### WORK INSTRUCTIONS:
Every line from the one with "Coordinates serve as" up to and including the one with "the potted plant at (x=628, y=450): 22.39" is to be output exactly as it appears below; pictures are not.

### EXERCISE DATA:
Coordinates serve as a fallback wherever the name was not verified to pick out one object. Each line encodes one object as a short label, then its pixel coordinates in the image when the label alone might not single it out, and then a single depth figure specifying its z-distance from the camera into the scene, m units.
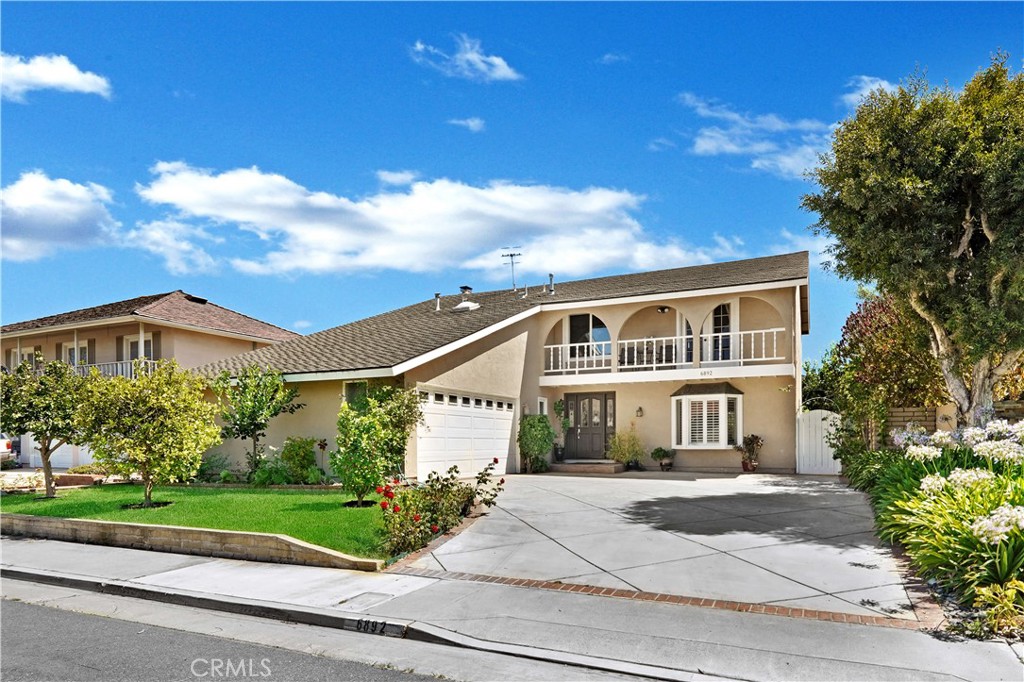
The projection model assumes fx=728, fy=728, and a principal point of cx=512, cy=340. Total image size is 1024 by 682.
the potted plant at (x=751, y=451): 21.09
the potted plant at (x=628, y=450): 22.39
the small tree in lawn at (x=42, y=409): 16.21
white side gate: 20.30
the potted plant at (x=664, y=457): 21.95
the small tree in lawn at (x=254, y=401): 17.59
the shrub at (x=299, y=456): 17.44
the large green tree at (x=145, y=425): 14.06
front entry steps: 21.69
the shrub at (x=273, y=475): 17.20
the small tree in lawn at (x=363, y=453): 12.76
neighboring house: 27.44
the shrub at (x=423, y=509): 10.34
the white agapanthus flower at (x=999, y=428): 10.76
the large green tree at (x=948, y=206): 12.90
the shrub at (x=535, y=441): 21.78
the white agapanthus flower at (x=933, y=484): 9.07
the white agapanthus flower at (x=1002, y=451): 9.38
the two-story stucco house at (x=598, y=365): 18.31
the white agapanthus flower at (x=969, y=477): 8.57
==
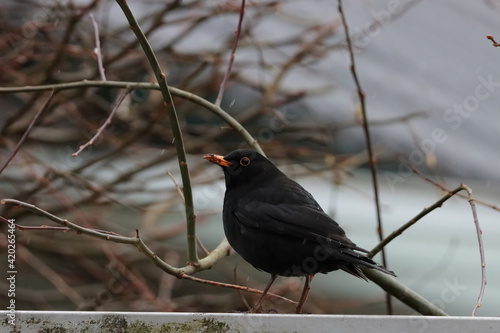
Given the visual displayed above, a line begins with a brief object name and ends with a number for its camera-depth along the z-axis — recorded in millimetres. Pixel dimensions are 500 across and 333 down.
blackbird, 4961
==
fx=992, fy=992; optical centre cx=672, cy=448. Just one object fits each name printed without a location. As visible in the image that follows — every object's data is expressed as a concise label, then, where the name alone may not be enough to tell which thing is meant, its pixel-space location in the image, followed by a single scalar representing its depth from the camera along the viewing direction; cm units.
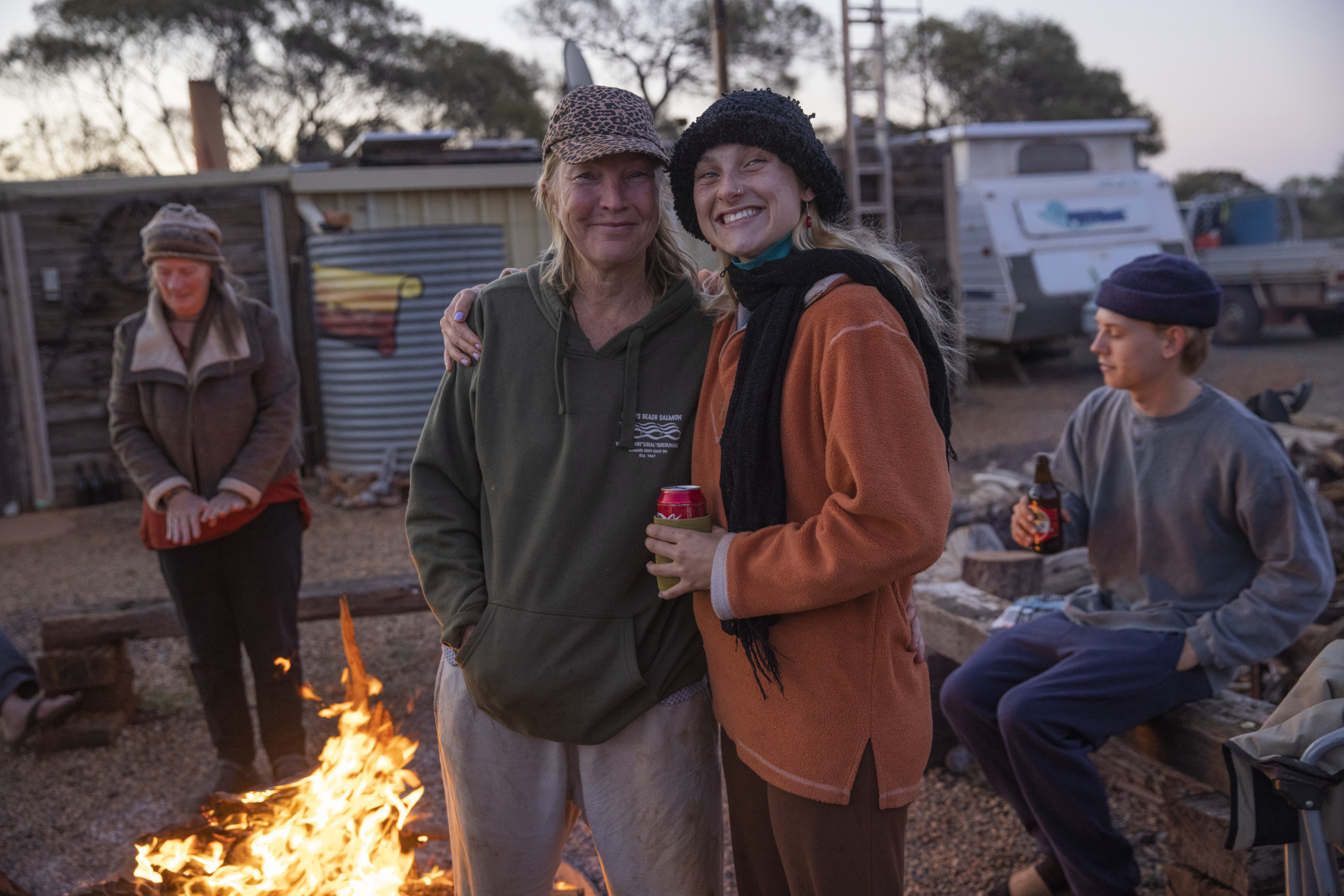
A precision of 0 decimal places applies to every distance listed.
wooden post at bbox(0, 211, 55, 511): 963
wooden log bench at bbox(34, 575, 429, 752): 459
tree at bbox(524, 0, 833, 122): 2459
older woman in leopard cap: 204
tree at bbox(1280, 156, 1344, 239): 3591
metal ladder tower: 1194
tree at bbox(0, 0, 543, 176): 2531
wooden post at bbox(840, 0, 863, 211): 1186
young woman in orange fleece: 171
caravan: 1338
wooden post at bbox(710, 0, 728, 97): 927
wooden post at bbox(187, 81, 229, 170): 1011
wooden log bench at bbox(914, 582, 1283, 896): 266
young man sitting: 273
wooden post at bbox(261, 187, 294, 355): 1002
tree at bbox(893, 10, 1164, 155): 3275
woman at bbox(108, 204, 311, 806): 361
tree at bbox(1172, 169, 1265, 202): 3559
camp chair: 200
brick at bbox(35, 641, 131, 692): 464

### SOLUTION FOR THIS TASK:
Coordinates serve as a fallback wherever the name was not verified to pick out one object. Each line encodes one object as a short label, then its pixel coordinates in the image when the label alone might not single it out, and then a single depth figure specifying its z-distance from the camera into the scene, m units.
The projection model assumes fx=728, fy=728, and a principal point of cx=512, cy=340. Total image size is 1024 by 682.
the potted plant at (x=751, y=451): 21.09
the potted plant at (x=628, y=450): 22.39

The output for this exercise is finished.